• The task
Within the material below, count every line with the string "days". Give no more than the number.

• Input data
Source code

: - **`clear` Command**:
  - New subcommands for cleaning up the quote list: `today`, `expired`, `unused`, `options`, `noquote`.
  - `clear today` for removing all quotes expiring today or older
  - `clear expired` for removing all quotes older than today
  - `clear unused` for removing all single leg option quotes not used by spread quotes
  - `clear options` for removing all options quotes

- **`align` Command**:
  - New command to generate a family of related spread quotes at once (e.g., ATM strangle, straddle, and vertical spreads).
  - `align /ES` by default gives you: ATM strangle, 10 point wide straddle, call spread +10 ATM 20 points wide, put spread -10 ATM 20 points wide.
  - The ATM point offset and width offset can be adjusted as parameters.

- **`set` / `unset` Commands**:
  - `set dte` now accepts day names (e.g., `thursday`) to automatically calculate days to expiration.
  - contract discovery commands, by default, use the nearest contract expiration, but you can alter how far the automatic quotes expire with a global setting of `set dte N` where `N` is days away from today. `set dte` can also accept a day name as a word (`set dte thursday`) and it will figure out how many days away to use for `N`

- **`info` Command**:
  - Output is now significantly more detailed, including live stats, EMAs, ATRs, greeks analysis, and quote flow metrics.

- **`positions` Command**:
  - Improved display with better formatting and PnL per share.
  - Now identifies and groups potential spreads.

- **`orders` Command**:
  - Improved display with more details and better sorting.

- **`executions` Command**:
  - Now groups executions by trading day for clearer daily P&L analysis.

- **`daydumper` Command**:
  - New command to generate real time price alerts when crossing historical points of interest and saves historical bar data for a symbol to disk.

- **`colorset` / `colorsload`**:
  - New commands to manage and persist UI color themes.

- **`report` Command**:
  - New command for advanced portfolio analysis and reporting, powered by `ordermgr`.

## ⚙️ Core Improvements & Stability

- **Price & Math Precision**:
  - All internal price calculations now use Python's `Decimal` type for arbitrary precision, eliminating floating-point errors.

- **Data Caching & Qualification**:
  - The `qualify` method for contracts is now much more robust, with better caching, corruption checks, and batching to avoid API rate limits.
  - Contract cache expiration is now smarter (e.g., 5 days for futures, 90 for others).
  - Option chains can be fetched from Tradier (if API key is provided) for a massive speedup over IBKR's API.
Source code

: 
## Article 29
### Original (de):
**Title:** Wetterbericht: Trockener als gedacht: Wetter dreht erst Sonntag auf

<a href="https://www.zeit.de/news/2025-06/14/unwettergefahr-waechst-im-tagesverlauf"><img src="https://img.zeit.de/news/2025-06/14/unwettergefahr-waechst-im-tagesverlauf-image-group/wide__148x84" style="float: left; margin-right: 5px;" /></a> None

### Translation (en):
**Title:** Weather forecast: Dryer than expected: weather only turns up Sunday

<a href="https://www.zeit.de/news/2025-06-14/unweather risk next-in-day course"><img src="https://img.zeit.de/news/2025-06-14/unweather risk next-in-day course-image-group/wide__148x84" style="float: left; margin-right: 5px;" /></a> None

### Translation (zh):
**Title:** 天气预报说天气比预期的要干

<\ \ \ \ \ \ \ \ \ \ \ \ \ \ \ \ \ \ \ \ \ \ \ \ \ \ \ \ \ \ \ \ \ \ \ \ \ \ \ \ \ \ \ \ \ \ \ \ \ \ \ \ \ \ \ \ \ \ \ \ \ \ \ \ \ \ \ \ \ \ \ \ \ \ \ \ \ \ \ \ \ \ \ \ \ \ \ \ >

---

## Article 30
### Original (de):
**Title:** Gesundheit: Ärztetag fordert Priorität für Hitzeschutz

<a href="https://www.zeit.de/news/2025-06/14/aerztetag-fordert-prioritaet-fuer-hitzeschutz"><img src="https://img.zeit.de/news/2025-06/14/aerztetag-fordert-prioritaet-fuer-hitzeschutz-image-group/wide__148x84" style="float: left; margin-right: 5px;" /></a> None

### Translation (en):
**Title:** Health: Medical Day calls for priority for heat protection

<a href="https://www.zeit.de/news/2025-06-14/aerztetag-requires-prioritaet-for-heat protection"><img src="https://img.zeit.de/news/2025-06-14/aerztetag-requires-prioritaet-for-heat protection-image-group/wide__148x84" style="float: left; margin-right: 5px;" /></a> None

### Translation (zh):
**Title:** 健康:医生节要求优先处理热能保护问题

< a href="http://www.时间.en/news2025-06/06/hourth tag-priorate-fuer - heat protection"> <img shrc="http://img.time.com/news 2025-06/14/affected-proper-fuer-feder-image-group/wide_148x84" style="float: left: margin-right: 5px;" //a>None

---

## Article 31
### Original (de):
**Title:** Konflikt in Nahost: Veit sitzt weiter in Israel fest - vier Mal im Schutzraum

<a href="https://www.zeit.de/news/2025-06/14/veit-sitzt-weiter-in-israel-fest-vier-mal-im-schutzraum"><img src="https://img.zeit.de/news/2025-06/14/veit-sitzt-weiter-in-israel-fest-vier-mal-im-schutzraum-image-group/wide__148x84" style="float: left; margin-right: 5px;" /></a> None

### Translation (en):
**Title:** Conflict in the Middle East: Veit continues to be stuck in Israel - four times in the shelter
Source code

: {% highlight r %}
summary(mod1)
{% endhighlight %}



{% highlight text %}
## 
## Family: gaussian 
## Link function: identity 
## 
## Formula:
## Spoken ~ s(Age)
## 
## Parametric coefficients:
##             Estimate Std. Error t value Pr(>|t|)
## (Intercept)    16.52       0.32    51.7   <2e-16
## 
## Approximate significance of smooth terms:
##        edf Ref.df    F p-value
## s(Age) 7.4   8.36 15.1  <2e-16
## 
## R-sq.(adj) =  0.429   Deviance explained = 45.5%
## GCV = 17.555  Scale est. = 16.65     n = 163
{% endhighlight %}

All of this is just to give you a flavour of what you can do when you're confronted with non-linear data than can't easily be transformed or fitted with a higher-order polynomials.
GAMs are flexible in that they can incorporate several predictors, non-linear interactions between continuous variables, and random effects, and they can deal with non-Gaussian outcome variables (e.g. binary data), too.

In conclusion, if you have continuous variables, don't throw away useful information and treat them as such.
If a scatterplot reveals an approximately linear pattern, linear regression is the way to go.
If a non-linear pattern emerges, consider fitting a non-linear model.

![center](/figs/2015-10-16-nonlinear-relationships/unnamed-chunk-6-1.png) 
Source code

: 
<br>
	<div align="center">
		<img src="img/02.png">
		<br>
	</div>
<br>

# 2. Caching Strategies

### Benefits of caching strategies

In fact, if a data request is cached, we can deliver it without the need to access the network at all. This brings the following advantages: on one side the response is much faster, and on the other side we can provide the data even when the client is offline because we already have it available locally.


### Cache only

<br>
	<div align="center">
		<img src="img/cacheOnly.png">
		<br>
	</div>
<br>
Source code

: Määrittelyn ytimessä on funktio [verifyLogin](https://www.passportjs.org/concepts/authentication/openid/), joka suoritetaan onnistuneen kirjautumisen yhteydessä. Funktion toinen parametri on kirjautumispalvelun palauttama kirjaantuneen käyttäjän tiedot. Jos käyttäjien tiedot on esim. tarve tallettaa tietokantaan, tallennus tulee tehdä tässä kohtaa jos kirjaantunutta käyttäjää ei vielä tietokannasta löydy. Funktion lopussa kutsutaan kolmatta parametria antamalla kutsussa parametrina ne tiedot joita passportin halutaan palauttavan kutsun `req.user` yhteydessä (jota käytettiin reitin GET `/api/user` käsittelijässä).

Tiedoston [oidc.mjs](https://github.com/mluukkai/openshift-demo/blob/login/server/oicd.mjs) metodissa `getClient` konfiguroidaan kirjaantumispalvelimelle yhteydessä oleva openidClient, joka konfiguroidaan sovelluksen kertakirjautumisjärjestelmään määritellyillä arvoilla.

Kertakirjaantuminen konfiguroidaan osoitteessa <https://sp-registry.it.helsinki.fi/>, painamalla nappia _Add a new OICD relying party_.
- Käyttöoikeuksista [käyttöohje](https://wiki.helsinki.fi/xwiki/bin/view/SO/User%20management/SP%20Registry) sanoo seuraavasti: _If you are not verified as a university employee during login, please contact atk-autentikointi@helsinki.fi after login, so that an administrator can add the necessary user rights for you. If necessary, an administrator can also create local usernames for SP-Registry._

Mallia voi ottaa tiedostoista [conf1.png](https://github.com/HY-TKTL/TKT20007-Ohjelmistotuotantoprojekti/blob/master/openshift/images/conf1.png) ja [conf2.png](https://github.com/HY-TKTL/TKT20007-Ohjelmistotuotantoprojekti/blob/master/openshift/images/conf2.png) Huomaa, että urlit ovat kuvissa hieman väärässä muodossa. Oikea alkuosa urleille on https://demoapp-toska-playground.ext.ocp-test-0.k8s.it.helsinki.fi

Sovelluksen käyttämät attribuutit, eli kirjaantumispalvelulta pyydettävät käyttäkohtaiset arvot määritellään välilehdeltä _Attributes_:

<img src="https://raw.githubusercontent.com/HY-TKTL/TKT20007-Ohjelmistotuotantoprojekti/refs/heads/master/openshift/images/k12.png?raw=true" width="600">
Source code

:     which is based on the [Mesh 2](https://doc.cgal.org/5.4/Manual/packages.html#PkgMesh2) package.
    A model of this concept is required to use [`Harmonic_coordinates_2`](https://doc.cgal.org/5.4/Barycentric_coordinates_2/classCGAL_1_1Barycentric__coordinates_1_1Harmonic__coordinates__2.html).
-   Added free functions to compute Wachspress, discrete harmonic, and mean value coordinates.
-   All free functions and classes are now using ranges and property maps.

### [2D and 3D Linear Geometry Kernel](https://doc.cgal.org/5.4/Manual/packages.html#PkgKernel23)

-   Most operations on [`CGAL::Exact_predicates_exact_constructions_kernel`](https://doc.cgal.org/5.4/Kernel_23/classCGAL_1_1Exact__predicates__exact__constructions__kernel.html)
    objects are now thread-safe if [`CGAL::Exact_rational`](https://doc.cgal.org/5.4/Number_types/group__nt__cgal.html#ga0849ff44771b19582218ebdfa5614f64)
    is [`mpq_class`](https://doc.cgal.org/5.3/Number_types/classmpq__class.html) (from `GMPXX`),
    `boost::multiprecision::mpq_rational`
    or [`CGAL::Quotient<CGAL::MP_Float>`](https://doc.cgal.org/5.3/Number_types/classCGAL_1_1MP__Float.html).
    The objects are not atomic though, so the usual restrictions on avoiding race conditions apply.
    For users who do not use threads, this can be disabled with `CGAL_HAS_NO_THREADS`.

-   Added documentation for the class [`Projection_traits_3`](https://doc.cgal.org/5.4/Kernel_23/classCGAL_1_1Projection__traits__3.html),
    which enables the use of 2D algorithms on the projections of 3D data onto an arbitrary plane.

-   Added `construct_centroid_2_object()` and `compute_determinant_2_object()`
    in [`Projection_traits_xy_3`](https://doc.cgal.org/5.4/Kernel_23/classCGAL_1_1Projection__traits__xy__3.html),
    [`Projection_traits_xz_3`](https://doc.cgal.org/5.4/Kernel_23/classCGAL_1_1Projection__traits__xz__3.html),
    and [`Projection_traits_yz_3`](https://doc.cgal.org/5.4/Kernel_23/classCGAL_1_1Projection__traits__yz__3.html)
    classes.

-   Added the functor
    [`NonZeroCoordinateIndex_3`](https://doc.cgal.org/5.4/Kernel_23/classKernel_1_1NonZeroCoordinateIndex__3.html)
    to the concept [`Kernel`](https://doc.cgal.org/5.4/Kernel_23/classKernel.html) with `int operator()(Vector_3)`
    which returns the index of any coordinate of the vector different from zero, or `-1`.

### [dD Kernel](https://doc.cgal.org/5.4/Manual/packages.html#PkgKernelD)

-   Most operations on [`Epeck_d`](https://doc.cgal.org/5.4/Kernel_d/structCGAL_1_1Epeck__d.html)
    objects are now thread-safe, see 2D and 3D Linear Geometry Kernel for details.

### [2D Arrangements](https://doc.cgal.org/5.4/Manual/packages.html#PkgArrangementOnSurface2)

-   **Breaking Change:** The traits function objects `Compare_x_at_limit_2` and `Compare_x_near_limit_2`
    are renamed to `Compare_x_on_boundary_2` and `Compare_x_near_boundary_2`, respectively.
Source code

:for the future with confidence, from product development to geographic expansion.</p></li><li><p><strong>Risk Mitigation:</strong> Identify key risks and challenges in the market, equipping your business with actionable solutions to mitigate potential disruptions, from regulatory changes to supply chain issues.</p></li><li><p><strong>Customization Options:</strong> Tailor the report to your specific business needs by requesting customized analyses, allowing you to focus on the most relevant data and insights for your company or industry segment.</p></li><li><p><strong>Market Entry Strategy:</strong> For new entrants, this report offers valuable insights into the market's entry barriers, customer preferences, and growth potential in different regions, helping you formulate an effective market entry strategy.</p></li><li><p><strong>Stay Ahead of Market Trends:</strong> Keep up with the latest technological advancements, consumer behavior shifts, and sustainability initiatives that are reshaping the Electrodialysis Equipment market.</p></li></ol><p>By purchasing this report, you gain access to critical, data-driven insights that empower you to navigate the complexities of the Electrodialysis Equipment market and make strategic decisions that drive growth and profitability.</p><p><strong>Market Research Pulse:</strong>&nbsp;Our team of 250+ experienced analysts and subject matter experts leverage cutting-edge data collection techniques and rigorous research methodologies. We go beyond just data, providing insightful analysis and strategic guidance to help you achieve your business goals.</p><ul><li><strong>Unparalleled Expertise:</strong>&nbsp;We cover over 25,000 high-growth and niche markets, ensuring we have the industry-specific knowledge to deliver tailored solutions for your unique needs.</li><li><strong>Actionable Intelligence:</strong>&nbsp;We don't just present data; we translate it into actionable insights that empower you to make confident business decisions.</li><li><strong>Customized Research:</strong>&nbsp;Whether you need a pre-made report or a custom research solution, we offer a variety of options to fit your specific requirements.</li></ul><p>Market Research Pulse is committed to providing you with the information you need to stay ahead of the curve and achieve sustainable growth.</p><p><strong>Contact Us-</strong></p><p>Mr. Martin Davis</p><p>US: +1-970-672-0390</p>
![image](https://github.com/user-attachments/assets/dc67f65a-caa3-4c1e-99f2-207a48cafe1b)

• Reply to the task
3